PROBLEM → Collect each line in the listing below that contains the string "median". Case counts.

[Items from a data source]
● ● ● ● ● ● ●
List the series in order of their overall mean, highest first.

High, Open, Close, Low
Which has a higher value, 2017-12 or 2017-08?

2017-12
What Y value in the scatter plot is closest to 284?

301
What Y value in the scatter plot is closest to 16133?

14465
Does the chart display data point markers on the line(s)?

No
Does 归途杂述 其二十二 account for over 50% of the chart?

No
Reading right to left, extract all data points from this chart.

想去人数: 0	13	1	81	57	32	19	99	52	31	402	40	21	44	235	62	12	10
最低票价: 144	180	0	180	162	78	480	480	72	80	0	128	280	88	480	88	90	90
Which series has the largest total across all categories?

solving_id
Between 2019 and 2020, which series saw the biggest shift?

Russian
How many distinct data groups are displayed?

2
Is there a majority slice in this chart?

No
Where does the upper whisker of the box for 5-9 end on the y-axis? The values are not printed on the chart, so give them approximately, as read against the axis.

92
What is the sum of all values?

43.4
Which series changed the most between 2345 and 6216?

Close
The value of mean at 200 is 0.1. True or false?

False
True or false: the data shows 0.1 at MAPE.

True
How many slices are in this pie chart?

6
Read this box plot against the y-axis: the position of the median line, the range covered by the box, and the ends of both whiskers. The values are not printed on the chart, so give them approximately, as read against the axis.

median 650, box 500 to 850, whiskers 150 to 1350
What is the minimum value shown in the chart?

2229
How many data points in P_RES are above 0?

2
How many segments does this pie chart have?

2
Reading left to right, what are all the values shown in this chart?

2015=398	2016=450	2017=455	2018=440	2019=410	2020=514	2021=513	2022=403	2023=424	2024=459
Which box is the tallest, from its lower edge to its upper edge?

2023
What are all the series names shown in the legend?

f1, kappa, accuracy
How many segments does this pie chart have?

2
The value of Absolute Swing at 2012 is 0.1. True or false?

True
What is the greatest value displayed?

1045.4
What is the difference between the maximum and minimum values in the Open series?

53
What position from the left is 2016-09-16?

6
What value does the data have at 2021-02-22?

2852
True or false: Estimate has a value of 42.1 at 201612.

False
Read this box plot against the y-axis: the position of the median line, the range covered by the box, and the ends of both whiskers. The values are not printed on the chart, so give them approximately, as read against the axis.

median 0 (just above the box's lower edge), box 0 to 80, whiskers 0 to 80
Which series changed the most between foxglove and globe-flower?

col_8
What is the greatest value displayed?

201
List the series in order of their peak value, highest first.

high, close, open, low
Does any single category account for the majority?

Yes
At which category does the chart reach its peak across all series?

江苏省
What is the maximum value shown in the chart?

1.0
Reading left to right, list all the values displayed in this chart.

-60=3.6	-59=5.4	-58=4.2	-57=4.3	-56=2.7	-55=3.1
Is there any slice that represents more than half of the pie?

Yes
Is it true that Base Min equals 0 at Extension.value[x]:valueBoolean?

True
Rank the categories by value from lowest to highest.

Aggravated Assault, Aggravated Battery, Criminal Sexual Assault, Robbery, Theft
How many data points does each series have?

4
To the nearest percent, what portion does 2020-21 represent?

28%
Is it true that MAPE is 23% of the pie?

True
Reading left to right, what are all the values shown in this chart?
● ● ● ● ● ● ●
ANSWER SECTION →
Read this box plot against the y-axis: the position of the median line, the range covered by the box, and the ends of both whiskers. The values are not printed on the chart, so give them approximately, as read against the axis.
median 650, box 500 to 850, whiskers 150 to 1350
Read this box plot against the y-axis: the position of the median line, the range covered by the box, and the ends of both whiskers. The values are not printed on the chart, so give them approximately, as read against the axis.
median 0 (just above the box's lower edge), box 0 to 80, whiskers 0 to 80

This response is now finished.